INFORMATION GIVEN ▸
══════════════════════════════
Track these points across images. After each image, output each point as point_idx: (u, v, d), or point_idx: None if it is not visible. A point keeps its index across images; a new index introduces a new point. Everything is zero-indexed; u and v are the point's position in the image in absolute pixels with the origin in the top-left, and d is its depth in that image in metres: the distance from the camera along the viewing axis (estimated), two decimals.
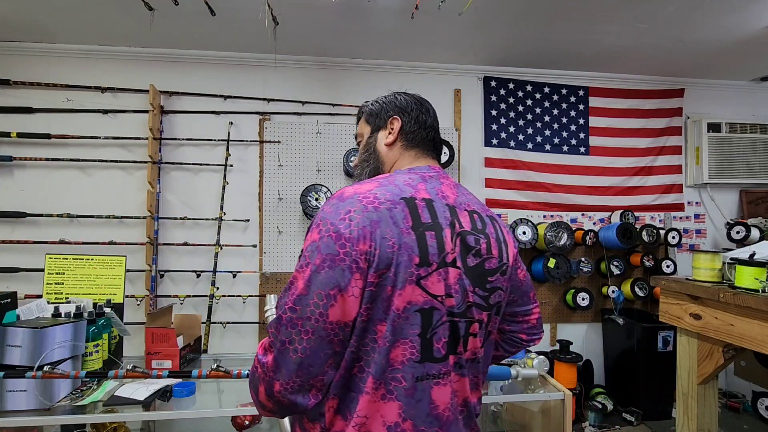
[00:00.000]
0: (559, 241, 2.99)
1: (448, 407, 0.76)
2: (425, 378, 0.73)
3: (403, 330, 0.71)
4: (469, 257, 0.79)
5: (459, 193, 0.87)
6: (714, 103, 3.48)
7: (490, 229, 0.85)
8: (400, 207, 0.74)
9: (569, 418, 1.64)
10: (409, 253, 0.71)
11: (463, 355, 0.78)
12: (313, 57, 3.00)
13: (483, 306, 0.81)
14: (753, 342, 1.55)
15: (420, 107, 0.97)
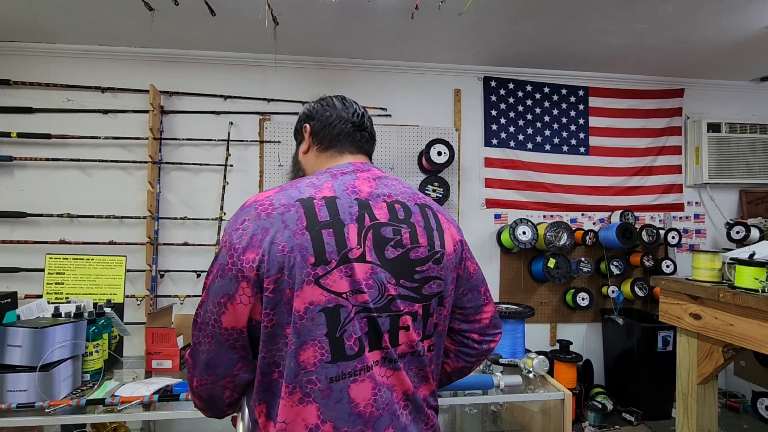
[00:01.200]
0: (559, 241, 2.99)
1: (370, 404, 0.74)
2: (341, 378, 0.73)
3: (309, 331, 0.71)
4: (387, 249, 0.78)
5: (380, 185, 0.85)
6: (714, 103, 3.48)
7: (416, 218, 0.84)
8: (294, 209, 0.75)
9: (569, 418, 1.64)
10: (302, 254, 0.71)
11: (393, 348, 0.78)
12: (313, 57, 3.00)
13: (414, 298, 0.80)
14: (753, 342, 1.55)
15: (327, 107, 0.97)
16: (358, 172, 0.87)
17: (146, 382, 1.54)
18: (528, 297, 3.23)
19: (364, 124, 0.98)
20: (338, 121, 0.95)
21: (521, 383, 1.65)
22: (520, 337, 2.13)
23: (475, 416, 2.06)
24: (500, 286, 3.22)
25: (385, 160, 3.05)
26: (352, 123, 0.96)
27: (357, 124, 0.97)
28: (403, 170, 3.08)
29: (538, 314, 3.22)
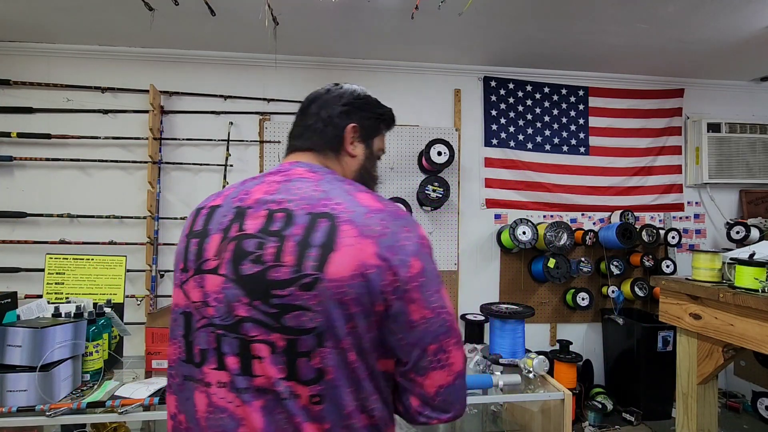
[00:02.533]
0: (559, 241, 2.99)
1: (204, 417, 0.70)
2: (190, 379, 0.74)
3: (174, 329, 0.78)
4: (244, 264, 0.69)
5: (281, 189, 0.76)
6: (714, 103, 3.48)
7: (295, 230, 0.70)
8: (189, 217, 0.83)
9: (569, 418, 1.64)
10: (177, 259, 0.79)
11: (244, 377, 0.69)
12: (313, 57, 3.00)
13: (270, 325, 0.68)
14: (753, 342, 1.55)
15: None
16: (270, 175, 0.81)
17: (146, 382, 1.54)
18: (528, 297, 3.23)
19: (305, 112, 0.94)
20: (296, 120, 0.96)
21: (521, 383, 1.65)
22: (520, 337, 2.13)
23: (475, 416, 2.06)
24: (500, 286, 3.22)
25: (385, 160, 3.05)
26: (300, 118, 0.95)
27: (297, 115, 0.95)
28: (403, 170, 3.08)
29: (538, 314, 3.22)
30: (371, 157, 0.96)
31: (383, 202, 0.77)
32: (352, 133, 0.91)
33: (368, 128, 0.94)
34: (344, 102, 0.93)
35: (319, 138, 0.90)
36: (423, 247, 0.74)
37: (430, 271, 0.74)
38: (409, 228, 0.74)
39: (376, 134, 0.97)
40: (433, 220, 3.11)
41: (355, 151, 0.92)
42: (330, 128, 0.90)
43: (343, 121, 0.91)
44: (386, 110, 0.99)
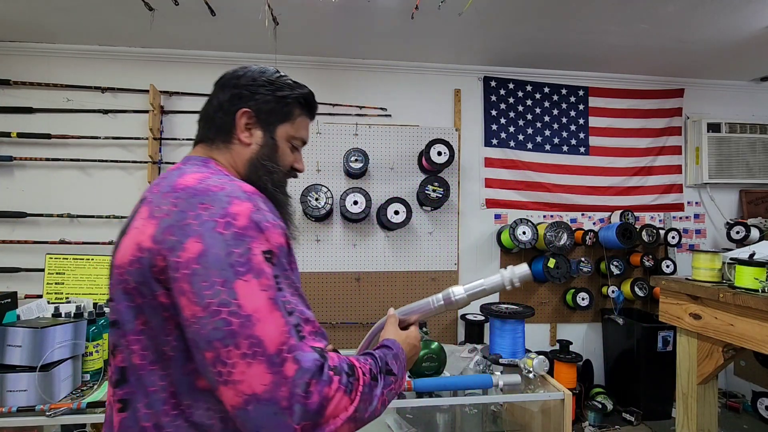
══════════════════════════════
DESCRIPTION OF THE TASK ▸ Only the lines from the one containing "35: (319, 138, 0.90)" through the final line of the material should appear in the answer, copied exactly and without any picture.

EXERCISE RESPONSE ▸
35: (319, 138, 0.90)
36: (423, 247, 0.74)
37: (430, 271, 0.74)
38: (409, 228, 0.74)
39: (376, 134, 0.97)
40: (433, 220, 3.11)
41: (355, 151, 0.92)
42: (330, 128, 0.90)
43: (343, 121, 0.91)
44: (386, 110, 0.99)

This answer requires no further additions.